Now these are the droids we’re looking for. The 2020 Braves bullpen was extraordinary, and A.J. Minter was a big part of why — by far the best homegrown reliever in the pen.

It felt like it was a long time coming. Ever since before Minter got his first cup of coffee in 2017, he has had to face the impossible “next Kimbrel” hype.

Ever since I read this article six months ago, I’ve been thinking about the taxonomy of people tagged as “The Next Michael Jordan,” which sort of applies here. We haven’t had quite as many “next Kimbrels” as the NBA had “next Michael Jordans,” but if the more injured-than-brilliant Shae Simmons was Harold Miner, Minter looks like he could at least be Jerry Stackhouse.

[Disclaimer: reading over it again, the above paragraph might be illegible nonsense. Forget it; I’m rolling.]

I was surprised by a couple of things about the back of A.J. Minter’s baseball card. One is that he’s listed at six-foot-nothing; I thought he was maybe an inch or two taller.

Second is that he’s one of the only three major league pitchers born in Tyler, Texas, and the other two are ’80s Pirates RHP Lee Tunnell and our own Josh Tomlin; I thought that cities like Tyler, Texas grew fireballing pitchers like kudzu, but he’s the only player from his high school (Brook Hill in Bullard) to make the majors.

That’s the part that’s maybe a bit surprising; let’s talk about the stuff that’s not.

Minter was a member of the Braves’ very productive 2015 draft class.
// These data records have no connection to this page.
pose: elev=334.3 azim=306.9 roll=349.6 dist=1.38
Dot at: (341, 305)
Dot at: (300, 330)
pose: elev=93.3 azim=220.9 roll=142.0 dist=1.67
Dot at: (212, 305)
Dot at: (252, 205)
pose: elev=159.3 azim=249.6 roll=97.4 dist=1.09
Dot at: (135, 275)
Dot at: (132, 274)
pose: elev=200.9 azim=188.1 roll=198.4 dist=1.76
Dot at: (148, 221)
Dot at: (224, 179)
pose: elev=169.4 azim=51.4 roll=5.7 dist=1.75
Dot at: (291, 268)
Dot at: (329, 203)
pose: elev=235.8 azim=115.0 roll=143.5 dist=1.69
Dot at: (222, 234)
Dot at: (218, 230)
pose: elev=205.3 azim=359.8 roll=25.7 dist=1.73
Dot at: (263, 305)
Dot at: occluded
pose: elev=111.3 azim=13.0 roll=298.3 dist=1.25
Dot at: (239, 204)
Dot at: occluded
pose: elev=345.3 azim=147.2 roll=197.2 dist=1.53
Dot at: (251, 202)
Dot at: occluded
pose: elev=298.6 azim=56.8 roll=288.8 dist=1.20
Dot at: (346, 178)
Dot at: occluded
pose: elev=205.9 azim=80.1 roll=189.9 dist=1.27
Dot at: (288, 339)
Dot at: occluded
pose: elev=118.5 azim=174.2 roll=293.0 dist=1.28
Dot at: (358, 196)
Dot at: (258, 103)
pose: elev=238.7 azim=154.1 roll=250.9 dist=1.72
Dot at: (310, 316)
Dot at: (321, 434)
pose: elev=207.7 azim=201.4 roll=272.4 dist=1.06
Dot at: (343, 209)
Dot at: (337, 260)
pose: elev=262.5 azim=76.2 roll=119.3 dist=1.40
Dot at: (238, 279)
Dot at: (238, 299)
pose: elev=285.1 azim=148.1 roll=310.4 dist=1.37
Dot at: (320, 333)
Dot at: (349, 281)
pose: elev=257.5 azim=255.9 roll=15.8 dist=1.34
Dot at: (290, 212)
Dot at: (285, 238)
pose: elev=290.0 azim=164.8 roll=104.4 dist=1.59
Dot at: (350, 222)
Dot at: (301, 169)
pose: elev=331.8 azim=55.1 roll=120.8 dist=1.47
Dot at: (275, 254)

The Braves had five picks in the first two rounds; Minter was the last of the five, taken with their second pick in the second round, after Lucas Herbert, and right now he looks like the second-best player in the class.

The #1 pick was Kolby Allard, who blew threw the minors and was traded straight-up for relief ace Chris Martin; his first 87 major league innings have been unpromising, but he’s still just 23.

Then came #2 Mike Soroka and #3 Austin Riley. Soroka’s one of the better pitchers in the league, and Riley is at worst a bench player, which is actually a good outcome for the 41st overall pick. (The best player ever taken in that slot is Fred Lynn; the rest of the best are mostly pitchers like Dan Plesac, Sean Doolittle, Joba Chamberlain, and both Lance McCullers Sr. and Lance McCullers Jr. Riley’s power could keep him in the majors for ten years and he’d be in pretty good company with those guys.)

Back to Minter. He spent all of his freshman and sophomore years at Texas A&M in the bullpen, dealing with thoracic outlet syndrome as a freshman. He moved to the rotation for his junior year, but went down with Tommy John surgery after just four starts; the Braves took him a month later with the 75th overall pick in what may have been an overdraft for money reasons; MLB.com listed him as their 143rd-ranked prospect due to his injury concerns and lack of an offspeed pitch.

But he torched the minors and got called up barely two years after the draft. As John Sickels wrote in September of that year:

Minter’s 2017 season got off to a late start due to forearm inflammation but once on the mound he was very effective once again, with a combined 3.33 ERA in 24 innings between High-A, Double-A, and Triple-A with a 30/12 K/BB. In the majors so far he’s remained very impressive, fanning 12 men without a walk allowed in his first 8.2 innings of work.

Listed at 6-2, 205, Minter varies between 94 and 98 MPH with the fastball and 88-92 MPH with the slider. This is hard and nasty stuff and he locates it very well.

The only real question for Minter is durability. He threw just 58 innings over three seasons in college and just 59 over two seasons in the minors. He’s clearly ready to thrive in the majors and he’s got a shot at closing if his arm holds up.

His final stats were extraordinary: 15 innings pitched, 26 strikeouts, two walks, five earned runs, FIP- of 23. He had another good year in 2018, a 3.23 ERA / 2.72 FIP in 61.1 innings, and a very pleasant 3.14 K/BB ratio.

But the following season, 2019, was absolutely miserable. He got into an early-March car accident which led to shoulder inflammation. That stole his spring training, he was up and down in the majors and minors during the year, and he just really never did get right.

This Georgia personal injury lawyer pointed out that seemingly minor injuries following car wrecks can actually worsen over time, and that’s undoubtedly what happened; in his first 29 innings of the year, Minter’s walk rate and homer rate both doubled, pushing his ERA over 7.00, before the team finally shut him down for the season in September with shoulder inflammation.

So, Minter is now 27. He’s dealt with shoulder pain quite a bit in his career, from thoracic outlet syndrome to the inflammation in 2019 that was quite possibly car accident-related. Hopefully, the Braves medical staff will be able to treat him with kid gloves, as it’s very clear that telling him to pitch through the pain benefited neither him nor the team in 2019.